• Activity
Return the text of this data as a JSON list of strings, with one string for each line and no blank lines.

*** Entries supplied ***

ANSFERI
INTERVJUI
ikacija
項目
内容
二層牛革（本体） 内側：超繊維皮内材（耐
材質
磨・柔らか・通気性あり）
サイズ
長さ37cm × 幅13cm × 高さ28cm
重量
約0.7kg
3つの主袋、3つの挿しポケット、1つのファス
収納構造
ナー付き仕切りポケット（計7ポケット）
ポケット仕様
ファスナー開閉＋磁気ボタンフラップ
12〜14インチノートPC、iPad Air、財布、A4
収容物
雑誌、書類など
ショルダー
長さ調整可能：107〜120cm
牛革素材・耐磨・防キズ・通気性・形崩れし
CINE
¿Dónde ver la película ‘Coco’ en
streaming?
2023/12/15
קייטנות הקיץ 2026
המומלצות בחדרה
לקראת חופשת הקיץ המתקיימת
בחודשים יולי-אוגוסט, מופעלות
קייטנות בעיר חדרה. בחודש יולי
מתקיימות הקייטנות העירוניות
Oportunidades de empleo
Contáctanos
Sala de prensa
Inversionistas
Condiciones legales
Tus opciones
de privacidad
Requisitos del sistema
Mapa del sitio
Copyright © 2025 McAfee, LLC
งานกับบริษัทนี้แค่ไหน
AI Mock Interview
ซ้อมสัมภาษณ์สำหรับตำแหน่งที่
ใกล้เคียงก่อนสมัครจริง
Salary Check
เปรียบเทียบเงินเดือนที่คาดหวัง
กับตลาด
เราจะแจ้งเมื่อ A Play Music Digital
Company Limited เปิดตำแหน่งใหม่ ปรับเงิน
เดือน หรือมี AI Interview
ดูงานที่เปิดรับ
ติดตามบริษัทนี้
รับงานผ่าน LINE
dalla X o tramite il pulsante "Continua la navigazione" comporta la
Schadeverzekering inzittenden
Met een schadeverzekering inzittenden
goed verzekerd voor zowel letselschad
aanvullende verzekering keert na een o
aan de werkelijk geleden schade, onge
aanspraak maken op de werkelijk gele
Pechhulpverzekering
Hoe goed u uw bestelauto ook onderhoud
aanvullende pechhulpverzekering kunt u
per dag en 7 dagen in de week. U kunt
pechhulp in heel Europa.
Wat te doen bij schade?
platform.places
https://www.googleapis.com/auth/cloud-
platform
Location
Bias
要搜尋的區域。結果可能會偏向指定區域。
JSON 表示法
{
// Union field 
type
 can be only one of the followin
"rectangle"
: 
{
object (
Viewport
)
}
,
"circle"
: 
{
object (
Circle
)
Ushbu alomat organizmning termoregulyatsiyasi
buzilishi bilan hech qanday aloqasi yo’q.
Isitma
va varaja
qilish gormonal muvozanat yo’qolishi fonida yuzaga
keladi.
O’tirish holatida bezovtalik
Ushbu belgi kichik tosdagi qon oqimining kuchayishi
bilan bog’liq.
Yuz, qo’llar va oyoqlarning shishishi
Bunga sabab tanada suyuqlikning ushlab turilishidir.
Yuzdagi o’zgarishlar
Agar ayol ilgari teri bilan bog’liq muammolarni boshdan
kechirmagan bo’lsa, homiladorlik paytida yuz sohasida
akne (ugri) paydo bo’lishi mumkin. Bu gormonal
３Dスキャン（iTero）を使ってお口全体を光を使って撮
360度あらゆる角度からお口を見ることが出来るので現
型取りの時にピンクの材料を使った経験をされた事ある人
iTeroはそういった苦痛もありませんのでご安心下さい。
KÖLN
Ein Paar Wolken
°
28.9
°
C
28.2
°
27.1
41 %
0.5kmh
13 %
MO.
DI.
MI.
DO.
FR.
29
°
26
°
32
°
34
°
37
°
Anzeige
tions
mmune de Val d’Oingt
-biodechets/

***

• Output for this task
[
  "ANSFERI",
  "INTERVJUI",
  "ikacija",
  "項目",
  "内容",
  "二層牛革（本体） 内側：超繊維皮内材（耐",
  "材質",
  "磨・柔らか・通気性あり）",
  "サイズ",
  "長さ37cm × 幅13cm × 高さ28cm",
  "重量",
  "約0.7kg",
  "3つの主袋、3つの挿しポケット、1つのファス",
  "収納構造",
  "ナー付き仕切りポケット（計7ポケット）",
  "ポケット仕様",
  "ファスナー開閉＋磁気ボタンフラップ",
  "12〜14インチノートPC、iPad Air、財布、A4",
  "収容物",
  "雑誌、書類など",
  "ショルダー",
  "長さ調整可能：107〜120cm",
  "牛革素材・耐磨・防キズ・通気性・形崩れし",
  "CINE",
  "¿Dónde ver la película ‘Coco’ en",
  "streaming?",
  "2023/12/15",
  "קייטנות הקיץ 2026",
  "המומלצות בחדרה",
  "לקראת חופשת הקיץ המתקיימת",
  "בחודשים יולי-אוגוסט, מופעלות",
  "קייטנות בעיר חדרה. בחודש יולי",
  "מתקיימות הקייטנות העירוניות",
  "Oportunidades de empleo",
  "Contáctanos",
  "Sala de prensa",
  "Inversionistas",
  "Condiciones legales",
  "Tus opciones",
  "de privacidad",
  "Requisitos del sistema",
  "Mapa del sitio",
  "Copyright © 2025 McAfee, LLC",
  "งานกับบริษัทนี้แค่ไหน",
  "AI Mock Interview",
  "ซ้อมสัมภาษณ์สำหรับตำแหน่งที่",
  "ใกล้เคียงก่อนสมัครจริง",
  "Salary Check",
  "เปรียบเทียบเงินเดือนที่คาดหวัง",
  "กับตลาด",
  "เราจะแจ้งเมื่อ A Play Music Digital",
  "Company Limited เปิดตำแหน่งใหม่ ปรับเงิน",
  "เดือน หรือมี AI Interview",
  "ดูงานที่เปิดรับ",
  "ติดตามบริษัทนี้",
  "รับงานผ่าน LINE",
  "dalla X o tramite il pulsante \"Continua la navigazione\" comporta la",
  "Schadeverzekering inzittenden",
  "Met een schadeverzekering inzittenden",
  "goed verzekerd voor zowel letselschad",
  "aanvullende verzekering keert na een o",
  "aan de werkelijk geleden schade, onge",
  "aanspraak maken op de werkelijk gele",
  "Pechhulpverzekering",
  "Hoe goed u uw bestelauto ook onderhoud",
  "aanvullende pechhulpverzekering kunt u",
  "per dag en 7 dagen in de week. U kunt",
  "pechhulp in heel Europa.",
  "Wat te doen bij schade?",
  "platform.places",
  "https://www.googleapis.com/auth/cloud-",
  "platform",
  "Location",
  "Bias",
  "要搜尋的區域。結果可能會偏向指定區域。",
  "JSON 表示法",
  "{",
  "// Union field ",
  "type",
  " can be only one of the followin",
  "\"rectangle\"",
  ": ",
  "{",
  "object (",
  "Viewport",
  ")",
  "}",
  ",",
  "\"circle\"",
  ": ",
  "{",
  "object (",
  "Circle",
  ")",
  "Ushbu alomat organizmning termoregulyatsiyasi",
  "buzilishi bilan hech qanday aloqasi yo’q.",
  "Isitma",
  "va varaja",
  "qilish gormonal muvozanat yo’qolishi fonida yuzaga",
  "keladi.",
  "O’tirish holatida bezovtalik",
  "Ushbu belgi kichik tosdagi qon oqimining kuchayishi",
  "bilan bog’liq.",
  "Yuz, qo’llar va oyoqlarning shishishi",
  "Bunga sabab tanada suyuqlikning ushlab turilishidir.",
  "Yuzdagi o’zgarishlar",
  "Agar ayol ilgari teri bilan bog’liq muammolarni boshdan",
  "kechirmagan bo’lsa, homiladorlik paytida yuz sohasida",
  "akne (ugri) paydo bo’lishi mumkin. Bu gormonal",
  "３Dスキャン（iTero）を使ってお口全体を光を使って撮",
  "360度あらゆる角度からお口を見ることが出来るので現",
  "型取りの時にピンクの材料を使った経験をされた事ある人",
  "iTeroはそういった苦痛もありませんのでご安心下さい。",
  "KÖLN",
  "Ein Paar Wolken",
  "°",
  "28.9",
  "°",
  "C",
  "28.2",
  "°",
  "27.1",
  "41 %",
  "0.5kmh",
  "13 %",
  "MO.",
  "DI.",
  "MI.",
  "DO.",
  "FR.",
  "29",
  "°",
  "26",
  "°",
  "32",
  "°",
  "34",
  "°",
  "37",
  "°",
  "Anzeige",
  "tions",
  "mmune de Val d’Oingt",
  "-biodechets/"
]